In 1512, Maximilian I granted a patent of nobility for the Tasso family. For the next 355 years, branches of the family operated local and national postal services in Spain, Germany, Austria, Italy, Hungary, and the Low Countries (now the Netherlands, Belgium, and Luxembourg), working both with and against other couriers. The family employed up to 20,000 messengers not only to carry mail but also to deliver newspapers. From 1852 they issued issued their own postage stamps, with the last Thurn and Taxis postal system being purchased and nationalised by the Prussian government in 1867.

Already in 1615, Emperor Matthias rewarded the services of the family by granting the position of imperial postmaster general as an hereditary right in the male line of succession. Rising through the ranks, the family were elevated to barons in 1608 and counts in 1624. Adopting today's name "Thurn und Taxis" in 1650, they became Princes of the Holy Roman Empire in 1695. In 1748, Emperor Franz I named Prince Alexander Ferdinand as principal commissioner, the imperial representative at the Perpetual Diet in Regensburg. The Princes of Thurn und Taxis held the costly and prestigious position until the dissolution of the Holy Roman Empire. One of the emperor’s conditions was a move of the family residence from Frankfurt to Regensburg, to this day Schloss St. Emmeram, which the bought in 1810, is the official residence of the family.

Despite being mere nobles, the family also made some very royal matches. Hereditary Prince Maximilian (1831-1867) married Duchess Helene in Bavaria, sister of Empress Elisabeth. Their son Albert, 8th Prince of Thurn und Taxis, married Archduchess Margarethe Klementine of Austria. Two of their sons married Infantas of Portugal, daughters of the deposed King Miguel, a daughter the heir to the Saxon throne, and another son, Ludwig Philipp, Princess Elisabeth of Luxembourg. (There's also a Thurn und Taxis-Liechtenstein connection by the 1944 marriage of Princess Clotilde of Thurn und Taxis and Prince Hans Moritz of Liechtenstein.)

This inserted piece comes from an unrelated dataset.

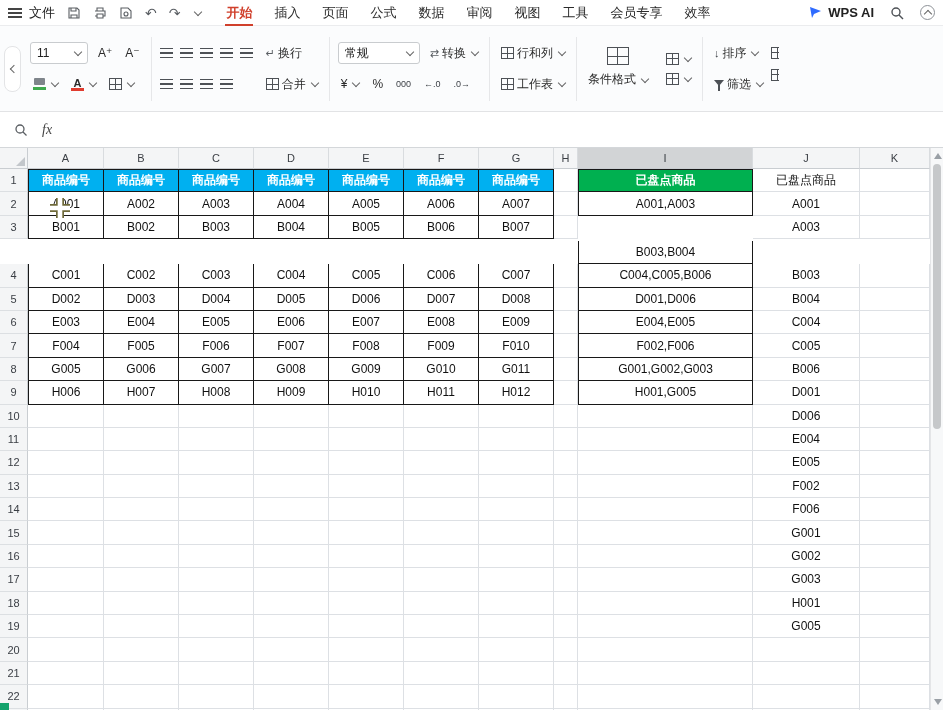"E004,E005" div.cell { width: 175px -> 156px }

By delivering mail and selling their rights to do so, the Thurn und Taxis amassed a great wealth. Their home, Schloss St. Emmeram, is the biggest inhabited palace in all of Europe. To this day, the Prince of Thurn und Taxis is the biggest private landowner in Germany. And apart from their vast estates, they also invested heavily in banking and industrial ventures. They continued to live a lavish lifestyle with a grand court and hundreds of employees in Regensburg even for most part of the 20th century. Fürst Johannes (the 11th Prince, 1926-1990) was known as one of the great playboys and his much younger wife Gloria as "Princess TNT, the dynamite socialite".

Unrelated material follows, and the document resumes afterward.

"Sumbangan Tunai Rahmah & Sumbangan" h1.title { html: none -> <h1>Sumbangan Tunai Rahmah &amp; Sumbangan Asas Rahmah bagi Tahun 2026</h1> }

However after Johannes' death in 1990, it all came crashing down so to speak. It turned out that the family wealth wasn't too well managed and many of the business in debt. In addition, the family faced massive death taxes. Interestingly, the current Fürst, Albert, is the first Thurn und Taxis to actually own the family wealth for many years. In addition to his father's private wealth, he also is the heir of Prince Franz Josef, the 9th Prince of Thurn und Taxis. (Albert himself being the 12th Prince.) In the early 1970's Prince Franz Josef passed the whole family fortune to his brother's unborn grandchild, which was born 12 years later, to save money because otherwise the family would have faced numerous death taxes over the coming years.

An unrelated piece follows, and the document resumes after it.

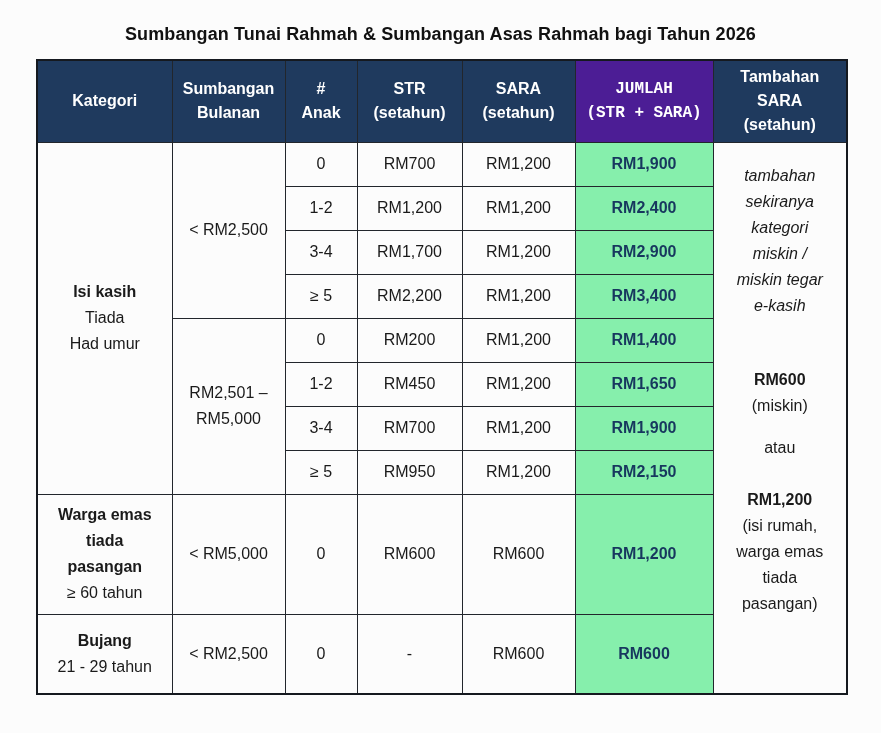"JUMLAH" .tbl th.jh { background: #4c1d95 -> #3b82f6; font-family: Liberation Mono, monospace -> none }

Already during the late 1980's, the former party princess Gloria took over the management of the family fortune and sold various companies. In 1990 when Prince Johannes died after a failed heart transplant, she also had Sotheby auction of some of the family's art, silverware and tiaras fetching 26 million Deutsche Mark. She also gifted things valuing about the same amount of money to the German state to pay the death duties, which are now exhibited at a museum at Schloss St. Emmeram. After the reorganisation of the wealth by Princess Gloria, it's blossoming again and for a long time Prince Albert was considered the youngest billionaire in the world.